▶ [Stored data]:
▼

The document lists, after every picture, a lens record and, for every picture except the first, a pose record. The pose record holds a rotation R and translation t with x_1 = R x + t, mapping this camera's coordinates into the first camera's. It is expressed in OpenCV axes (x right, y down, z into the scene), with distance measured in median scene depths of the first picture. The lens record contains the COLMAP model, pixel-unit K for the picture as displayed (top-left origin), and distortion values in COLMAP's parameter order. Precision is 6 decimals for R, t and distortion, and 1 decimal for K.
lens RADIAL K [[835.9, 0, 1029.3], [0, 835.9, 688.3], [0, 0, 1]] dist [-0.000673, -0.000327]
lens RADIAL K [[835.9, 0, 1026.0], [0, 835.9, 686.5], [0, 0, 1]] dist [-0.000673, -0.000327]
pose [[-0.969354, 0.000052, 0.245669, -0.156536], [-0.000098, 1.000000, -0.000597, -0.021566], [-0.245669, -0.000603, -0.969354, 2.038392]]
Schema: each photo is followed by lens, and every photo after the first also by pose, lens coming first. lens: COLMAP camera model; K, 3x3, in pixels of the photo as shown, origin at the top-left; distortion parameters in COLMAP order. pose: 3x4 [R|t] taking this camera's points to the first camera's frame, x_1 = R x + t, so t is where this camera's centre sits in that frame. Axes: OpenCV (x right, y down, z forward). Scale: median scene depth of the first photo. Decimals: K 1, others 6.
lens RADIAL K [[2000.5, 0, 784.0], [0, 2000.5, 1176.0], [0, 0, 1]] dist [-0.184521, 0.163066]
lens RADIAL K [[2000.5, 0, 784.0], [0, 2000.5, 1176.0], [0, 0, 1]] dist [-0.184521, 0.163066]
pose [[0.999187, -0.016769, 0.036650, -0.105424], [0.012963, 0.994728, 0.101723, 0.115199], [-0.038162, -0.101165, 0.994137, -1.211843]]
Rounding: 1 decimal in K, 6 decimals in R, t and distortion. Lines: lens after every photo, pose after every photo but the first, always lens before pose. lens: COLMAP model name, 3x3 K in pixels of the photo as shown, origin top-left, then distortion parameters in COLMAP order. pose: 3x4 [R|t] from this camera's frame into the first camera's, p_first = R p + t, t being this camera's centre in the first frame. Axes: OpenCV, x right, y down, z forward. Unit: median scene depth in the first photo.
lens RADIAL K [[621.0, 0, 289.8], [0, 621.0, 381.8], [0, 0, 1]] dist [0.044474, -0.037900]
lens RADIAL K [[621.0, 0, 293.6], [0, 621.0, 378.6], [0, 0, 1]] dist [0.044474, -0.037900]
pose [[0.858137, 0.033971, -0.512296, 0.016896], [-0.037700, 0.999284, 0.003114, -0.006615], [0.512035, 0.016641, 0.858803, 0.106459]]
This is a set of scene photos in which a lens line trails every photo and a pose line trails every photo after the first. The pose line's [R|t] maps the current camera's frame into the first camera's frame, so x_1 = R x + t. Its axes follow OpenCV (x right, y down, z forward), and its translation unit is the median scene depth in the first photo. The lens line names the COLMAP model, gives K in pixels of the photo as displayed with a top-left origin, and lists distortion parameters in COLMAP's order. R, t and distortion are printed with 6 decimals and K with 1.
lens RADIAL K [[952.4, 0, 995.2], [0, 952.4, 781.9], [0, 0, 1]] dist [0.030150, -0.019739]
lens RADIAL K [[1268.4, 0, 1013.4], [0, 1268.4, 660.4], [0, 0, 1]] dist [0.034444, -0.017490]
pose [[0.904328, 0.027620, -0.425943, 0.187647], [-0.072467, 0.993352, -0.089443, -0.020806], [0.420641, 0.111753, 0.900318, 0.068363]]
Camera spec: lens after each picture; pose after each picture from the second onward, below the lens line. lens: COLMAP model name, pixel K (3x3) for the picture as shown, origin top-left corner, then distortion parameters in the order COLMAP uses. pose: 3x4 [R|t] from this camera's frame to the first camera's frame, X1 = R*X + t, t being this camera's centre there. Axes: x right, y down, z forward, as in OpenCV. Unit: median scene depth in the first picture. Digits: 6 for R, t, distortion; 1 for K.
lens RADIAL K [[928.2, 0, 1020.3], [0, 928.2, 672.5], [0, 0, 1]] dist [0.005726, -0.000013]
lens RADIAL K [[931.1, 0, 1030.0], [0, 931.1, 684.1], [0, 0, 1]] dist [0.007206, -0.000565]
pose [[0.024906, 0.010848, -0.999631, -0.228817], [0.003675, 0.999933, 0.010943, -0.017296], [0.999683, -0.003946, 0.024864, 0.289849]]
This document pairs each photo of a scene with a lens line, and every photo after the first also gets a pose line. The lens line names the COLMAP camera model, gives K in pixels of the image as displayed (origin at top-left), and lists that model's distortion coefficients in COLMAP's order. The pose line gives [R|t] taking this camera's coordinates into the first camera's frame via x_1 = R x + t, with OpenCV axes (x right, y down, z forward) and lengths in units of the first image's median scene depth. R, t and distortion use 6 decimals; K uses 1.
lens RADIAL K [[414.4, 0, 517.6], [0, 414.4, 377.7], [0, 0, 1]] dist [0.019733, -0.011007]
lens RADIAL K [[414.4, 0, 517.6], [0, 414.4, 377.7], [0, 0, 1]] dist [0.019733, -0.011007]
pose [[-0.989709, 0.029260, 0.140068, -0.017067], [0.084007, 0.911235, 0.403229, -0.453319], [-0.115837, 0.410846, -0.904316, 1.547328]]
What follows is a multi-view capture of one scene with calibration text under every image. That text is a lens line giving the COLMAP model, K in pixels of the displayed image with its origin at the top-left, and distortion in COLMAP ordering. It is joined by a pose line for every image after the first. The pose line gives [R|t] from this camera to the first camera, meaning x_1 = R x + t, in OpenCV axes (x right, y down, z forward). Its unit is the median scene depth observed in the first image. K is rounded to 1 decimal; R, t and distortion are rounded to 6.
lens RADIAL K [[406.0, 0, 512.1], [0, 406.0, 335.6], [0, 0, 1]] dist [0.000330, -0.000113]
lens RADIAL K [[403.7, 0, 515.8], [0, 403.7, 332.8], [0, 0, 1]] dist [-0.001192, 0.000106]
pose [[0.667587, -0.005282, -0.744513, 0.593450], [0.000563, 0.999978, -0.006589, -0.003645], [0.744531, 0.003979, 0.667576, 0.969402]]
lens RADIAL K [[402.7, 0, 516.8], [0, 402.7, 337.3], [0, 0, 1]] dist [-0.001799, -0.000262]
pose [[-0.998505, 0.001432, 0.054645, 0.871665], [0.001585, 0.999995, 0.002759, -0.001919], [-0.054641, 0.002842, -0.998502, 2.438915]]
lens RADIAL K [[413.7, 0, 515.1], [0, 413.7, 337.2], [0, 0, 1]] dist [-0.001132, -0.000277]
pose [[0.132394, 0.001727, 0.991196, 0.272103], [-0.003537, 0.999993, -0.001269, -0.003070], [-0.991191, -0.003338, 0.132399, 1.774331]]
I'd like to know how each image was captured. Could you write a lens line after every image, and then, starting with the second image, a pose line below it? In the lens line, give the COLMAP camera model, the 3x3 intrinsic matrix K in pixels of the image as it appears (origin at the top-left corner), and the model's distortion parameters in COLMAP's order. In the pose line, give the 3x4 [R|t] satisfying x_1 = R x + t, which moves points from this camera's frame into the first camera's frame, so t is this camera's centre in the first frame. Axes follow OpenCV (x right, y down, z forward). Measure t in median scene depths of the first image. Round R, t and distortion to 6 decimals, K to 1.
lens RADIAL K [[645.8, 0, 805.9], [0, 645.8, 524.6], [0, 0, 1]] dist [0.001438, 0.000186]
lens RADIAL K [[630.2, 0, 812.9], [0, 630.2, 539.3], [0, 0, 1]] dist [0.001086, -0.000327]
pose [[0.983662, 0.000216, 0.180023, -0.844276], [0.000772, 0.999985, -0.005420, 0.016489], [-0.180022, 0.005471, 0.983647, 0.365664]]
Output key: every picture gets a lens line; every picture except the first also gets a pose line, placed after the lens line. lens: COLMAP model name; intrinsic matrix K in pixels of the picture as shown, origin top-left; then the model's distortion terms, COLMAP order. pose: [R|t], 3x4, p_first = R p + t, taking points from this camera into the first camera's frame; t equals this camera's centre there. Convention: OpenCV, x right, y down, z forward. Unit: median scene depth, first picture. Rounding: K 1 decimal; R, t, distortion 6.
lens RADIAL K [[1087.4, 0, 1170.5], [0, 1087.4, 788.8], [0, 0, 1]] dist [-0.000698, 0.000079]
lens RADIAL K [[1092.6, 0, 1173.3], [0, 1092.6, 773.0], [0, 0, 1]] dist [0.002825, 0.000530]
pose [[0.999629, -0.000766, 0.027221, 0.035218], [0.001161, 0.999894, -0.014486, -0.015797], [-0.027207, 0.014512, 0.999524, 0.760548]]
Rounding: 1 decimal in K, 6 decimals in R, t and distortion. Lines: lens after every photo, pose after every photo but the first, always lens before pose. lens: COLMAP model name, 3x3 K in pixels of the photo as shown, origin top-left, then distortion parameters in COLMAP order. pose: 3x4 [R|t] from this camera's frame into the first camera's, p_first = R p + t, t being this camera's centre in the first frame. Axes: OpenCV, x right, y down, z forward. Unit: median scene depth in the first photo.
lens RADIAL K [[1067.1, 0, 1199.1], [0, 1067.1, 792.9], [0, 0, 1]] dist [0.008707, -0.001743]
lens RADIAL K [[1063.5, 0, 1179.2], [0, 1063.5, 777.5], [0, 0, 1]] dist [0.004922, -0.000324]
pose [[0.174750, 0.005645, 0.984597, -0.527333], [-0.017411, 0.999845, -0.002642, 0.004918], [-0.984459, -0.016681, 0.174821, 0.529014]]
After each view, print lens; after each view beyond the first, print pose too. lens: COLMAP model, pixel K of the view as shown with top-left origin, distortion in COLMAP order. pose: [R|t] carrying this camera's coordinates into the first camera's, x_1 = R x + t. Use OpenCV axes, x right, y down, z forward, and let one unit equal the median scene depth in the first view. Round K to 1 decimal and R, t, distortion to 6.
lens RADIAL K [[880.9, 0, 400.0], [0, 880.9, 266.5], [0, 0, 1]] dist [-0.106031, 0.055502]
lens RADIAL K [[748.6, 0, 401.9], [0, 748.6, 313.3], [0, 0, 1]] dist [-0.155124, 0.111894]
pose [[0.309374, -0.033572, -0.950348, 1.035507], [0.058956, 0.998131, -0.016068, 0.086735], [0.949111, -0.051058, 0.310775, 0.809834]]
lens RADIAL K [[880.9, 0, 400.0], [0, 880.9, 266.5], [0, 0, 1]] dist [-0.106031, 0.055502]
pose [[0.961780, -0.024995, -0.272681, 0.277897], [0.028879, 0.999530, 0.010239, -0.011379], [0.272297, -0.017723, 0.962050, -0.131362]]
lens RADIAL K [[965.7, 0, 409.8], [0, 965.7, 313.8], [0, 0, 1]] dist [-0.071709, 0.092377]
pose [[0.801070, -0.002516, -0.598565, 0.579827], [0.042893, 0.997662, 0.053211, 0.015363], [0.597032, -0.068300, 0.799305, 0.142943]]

▲

▶ [REQUIRED WORK]:
Reproduce the rows that run from the start of the records through the line containing "-0.000603, -0.969354, 2.038392]]", both ends included, and give only those.

▶ [RESPONSE AREA]:
The document lists, after every picture, a lens record and, for every picture except the first, a pose record. The pose record holds a rotation R and translation t with x_1 = R x + t, mapping this camera's coordinates into the first camera's. It is expressed in OpenCV axes (x right, y down, z into the scene), with distance measured in median scene depths of the first picture. The lens record contains the COLMAP model, pixel-unit K for the picture as displayed (top-left origin), and distortion values in COLMAP's parameter order. Precision is 6 decimals for R, t and distortion, and 1 decimal for K.
lens RADIAL K [[835.9, 0, 1029.3], [0, 835.9, 688.3], [0, 0, 1]] dist [-0.000673, -0.000327]
lens RADIAL K [[835.9, 0, 1026.0], [0, 835.9, 686.5], [0, 0, 1]] dist [-0.000673, -0.000327]
pose [[-0.969354, 0.000052, 0.245669, -0.156536], [-0.000098, 1.000000, -0.000597, -0.021566], [-0.245669, -0.000603, -0.969354, 2.038392]]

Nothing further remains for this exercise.